Japanese manga indeed cover various aspects of the social reality – the people, their lives, adventures, dreams, fantasies, occupations, etc. Certain manga protagonists and their stories have been quite influential in Japanese society over the years. Manga are also educational as they teach values, history, philosophy, morals, and knowledge and information. Inclusion and equality are part of the most important recent social issues in today’s Japan. Japan is a modern nation, but much prejudice and discrimination still take place in everyday life of the people. One of the most recent phenomena is the recognition and more acceptance of LGBTQ+ people and their movement. Social and psychological issues surrounding these people often appear in newspaper and magazine articles, on TV, and other places.

 

Favorite or new graphic novel recommendations?

My Brother’s Husband by Gengoroh Tagame is a Japanese comics that has gotten much attention worldwide recently. The manga was originally serialized in Gekkan Manga Akushon (Monthly Manga Action) which is published by Futabasha in Tokyo. Interestingly enough, the manga in the United States are published by the Pantheon Books, which is a subsidiary of Random House.

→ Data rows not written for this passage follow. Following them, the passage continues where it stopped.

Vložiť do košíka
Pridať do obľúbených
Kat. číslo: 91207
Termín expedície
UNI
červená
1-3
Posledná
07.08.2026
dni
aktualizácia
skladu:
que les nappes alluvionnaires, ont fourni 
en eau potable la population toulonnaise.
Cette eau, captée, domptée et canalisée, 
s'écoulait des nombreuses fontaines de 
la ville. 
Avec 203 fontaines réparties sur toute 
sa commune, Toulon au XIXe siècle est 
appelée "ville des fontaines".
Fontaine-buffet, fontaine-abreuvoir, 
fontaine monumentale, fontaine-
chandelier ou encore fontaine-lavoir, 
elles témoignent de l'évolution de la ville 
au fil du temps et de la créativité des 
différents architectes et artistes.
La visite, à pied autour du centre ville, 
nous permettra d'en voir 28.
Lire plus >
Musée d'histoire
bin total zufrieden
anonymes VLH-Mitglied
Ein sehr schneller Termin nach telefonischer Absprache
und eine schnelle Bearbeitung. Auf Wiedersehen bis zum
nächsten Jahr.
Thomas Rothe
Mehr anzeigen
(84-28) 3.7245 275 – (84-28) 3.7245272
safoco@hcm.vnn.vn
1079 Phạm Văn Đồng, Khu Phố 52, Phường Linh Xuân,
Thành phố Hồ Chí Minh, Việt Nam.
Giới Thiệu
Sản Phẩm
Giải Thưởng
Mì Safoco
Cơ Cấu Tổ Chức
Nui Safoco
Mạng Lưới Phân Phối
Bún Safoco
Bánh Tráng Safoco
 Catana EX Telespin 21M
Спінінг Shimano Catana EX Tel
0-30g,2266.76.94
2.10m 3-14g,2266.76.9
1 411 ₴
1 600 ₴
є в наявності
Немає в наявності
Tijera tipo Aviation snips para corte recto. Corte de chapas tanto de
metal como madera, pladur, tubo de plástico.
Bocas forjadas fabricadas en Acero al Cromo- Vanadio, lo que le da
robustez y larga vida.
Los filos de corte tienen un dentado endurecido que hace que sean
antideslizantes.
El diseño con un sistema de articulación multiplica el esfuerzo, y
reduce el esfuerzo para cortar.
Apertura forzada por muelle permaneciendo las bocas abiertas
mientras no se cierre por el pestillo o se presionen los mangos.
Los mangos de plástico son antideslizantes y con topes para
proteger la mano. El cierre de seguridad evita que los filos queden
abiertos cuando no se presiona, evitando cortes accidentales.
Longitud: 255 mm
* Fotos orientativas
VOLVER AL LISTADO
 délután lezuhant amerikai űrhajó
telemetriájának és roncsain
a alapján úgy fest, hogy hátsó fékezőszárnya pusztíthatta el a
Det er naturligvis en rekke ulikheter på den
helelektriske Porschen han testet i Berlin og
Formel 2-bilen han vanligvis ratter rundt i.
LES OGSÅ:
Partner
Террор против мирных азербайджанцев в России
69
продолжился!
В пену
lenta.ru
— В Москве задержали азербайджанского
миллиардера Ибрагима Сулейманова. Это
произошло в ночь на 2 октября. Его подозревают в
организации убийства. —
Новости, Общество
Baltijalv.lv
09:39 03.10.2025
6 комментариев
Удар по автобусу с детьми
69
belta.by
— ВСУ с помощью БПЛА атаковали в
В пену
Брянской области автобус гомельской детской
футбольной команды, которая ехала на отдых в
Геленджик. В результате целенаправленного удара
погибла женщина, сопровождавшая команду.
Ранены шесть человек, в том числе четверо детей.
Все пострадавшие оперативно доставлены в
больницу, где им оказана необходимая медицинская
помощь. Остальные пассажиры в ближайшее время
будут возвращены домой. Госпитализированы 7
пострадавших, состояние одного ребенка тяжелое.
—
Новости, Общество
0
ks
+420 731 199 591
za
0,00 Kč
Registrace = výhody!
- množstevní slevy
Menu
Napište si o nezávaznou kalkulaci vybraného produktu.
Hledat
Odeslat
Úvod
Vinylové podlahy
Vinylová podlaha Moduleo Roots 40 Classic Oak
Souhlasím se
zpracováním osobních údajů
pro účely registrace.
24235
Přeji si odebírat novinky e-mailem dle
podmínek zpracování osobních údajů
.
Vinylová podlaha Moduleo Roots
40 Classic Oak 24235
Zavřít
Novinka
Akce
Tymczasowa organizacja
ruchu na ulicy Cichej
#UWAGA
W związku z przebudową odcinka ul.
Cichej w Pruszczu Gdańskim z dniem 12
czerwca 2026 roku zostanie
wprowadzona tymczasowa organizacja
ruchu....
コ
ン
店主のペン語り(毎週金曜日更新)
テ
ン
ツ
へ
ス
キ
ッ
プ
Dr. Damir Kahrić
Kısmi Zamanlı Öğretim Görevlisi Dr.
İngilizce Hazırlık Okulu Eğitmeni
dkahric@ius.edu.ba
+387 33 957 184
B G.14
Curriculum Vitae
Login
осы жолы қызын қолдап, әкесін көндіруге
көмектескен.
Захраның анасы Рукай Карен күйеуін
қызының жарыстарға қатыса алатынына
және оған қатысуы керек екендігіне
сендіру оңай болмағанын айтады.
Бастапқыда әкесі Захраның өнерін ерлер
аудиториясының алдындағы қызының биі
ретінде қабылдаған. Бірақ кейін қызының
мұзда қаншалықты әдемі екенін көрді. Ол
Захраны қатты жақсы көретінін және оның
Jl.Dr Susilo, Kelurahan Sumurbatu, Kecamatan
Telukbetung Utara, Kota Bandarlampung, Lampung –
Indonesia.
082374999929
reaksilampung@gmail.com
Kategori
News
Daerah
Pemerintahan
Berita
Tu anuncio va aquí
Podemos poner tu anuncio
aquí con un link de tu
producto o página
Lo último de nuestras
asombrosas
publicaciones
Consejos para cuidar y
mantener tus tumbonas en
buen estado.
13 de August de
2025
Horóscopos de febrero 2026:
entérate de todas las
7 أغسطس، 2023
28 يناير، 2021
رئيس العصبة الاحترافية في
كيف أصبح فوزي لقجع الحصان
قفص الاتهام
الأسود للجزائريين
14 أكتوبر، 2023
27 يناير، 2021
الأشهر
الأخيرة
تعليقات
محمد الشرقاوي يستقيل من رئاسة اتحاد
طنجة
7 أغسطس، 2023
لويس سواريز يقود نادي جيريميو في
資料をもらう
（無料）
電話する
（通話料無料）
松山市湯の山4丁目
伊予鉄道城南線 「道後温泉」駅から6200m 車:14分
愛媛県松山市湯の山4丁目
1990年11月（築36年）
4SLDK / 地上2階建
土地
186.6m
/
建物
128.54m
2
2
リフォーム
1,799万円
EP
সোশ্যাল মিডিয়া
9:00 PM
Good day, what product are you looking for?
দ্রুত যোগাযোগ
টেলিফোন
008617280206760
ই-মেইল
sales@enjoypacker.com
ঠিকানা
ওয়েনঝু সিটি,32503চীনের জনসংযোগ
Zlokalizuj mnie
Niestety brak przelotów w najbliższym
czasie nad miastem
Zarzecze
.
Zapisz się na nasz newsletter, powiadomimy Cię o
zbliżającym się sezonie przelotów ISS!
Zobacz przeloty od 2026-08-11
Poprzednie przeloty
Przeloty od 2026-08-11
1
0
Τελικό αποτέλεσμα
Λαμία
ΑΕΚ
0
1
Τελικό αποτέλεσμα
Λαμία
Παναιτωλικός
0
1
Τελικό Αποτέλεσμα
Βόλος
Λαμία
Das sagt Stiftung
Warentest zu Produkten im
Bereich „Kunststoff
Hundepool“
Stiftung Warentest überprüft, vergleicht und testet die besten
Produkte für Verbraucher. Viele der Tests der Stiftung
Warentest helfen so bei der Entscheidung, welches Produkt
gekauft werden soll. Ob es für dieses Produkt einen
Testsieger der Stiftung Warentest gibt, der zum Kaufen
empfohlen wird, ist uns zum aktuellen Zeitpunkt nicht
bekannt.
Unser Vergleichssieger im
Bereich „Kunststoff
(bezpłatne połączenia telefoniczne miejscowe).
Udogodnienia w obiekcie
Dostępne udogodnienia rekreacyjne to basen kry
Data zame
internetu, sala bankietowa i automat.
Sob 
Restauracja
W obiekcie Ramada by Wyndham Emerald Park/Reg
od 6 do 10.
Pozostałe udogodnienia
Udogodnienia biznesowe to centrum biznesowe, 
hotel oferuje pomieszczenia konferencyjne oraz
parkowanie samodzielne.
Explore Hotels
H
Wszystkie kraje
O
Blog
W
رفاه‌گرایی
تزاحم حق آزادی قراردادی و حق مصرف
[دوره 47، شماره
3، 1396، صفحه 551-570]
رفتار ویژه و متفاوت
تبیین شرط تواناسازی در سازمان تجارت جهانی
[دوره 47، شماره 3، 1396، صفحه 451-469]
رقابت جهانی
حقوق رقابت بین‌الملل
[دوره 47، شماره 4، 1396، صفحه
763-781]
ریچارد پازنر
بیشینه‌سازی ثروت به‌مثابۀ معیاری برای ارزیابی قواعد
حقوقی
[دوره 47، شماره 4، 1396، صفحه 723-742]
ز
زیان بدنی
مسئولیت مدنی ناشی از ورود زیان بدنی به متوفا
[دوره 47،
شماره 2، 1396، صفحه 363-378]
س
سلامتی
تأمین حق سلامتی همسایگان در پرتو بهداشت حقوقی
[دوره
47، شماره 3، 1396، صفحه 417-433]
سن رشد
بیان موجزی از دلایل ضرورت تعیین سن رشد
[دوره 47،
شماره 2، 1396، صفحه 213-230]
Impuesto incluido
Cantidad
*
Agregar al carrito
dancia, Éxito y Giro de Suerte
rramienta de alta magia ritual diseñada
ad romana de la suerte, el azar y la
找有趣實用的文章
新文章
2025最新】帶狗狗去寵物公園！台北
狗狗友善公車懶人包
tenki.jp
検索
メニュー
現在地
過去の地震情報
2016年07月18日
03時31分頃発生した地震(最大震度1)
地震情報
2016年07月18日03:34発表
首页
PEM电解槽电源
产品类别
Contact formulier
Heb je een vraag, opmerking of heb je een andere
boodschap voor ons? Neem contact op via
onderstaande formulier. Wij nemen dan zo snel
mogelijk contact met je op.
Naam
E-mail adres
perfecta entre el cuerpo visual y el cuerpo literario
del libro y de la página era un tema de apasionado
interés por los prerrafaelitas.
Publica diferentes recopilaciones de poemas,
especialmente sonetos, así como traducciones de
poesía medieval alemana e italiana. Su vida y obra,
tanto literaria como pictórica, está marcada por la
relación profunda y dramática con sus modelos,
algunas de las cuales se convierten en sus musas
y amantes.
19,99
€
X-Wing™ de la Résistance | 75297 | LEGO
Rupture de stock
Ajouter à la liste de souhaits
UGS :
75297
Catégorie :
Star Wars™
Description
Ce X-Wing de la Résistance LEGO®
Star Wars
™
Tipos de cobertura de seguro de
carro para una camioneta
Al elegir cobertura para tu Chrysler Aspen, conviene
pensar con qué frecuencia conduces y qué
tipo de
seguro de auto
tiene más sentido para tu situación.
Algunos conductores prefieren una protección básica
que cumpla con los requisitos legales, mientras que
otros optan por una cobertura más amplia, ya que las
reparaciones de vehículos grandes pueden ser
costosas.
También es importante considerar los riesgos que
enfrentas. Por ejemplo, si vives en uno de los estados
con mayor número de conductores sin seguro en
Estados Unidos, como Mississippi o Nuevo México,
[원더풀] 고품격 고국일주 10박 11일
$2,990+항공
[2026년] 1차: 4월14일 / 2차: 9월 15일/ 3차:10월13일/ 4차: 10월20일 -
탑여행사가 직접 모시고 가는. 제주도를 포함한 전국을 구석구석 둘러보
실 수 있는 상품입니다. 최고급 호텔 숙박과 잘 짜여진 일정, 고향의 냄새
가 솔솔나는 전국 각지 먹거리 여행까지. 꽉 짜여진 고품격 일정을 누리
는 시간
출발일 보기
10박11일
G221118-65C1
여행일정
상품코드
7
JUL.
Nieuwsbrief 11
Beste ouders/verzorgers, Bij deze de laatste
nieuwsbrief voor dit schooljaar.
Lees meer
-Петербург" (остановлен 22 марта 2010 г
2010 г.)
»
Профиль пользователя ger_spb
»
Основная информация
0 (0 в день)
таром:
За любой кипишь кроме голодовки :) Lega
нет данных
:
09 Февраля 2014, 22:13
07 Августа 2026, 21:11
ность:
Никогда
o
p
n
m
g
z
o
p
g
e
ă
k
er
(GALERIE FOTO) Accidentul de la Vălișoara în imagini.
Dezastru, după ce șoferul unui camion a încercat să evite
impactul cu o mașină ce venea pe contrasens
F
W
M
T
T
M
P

My Brother’s Husband is a heart-warming and a bit sentimental story about a family in Japan. It has humor that everyone can enjoy and appreciate, too. The protagonist is Yaichi Origuchi, a divorced, stay-home single father, who has a young daughter in the 3rd grade. The story starts with a visit by a Canadian named Mike who married Ryoji, the twin brother of Yaichi. Ryoji passed away and Mike decides to go to Japan in search of his memories with Ryoji and his past before he left for Canada. The manga artist depicts general prejudice and discrimination (both overt and subtle) against the LGBTQ+ people in Japan as well as the protagonist’s own negative perception of the people. The themes include people’s reaction to gay marriage, a youth who had a problem coming out, and the meaning and significance of “marriage” and family. Gengoroh Tagame was given several awards for this manga, and as a sociologist I highly recommend this manga to all people.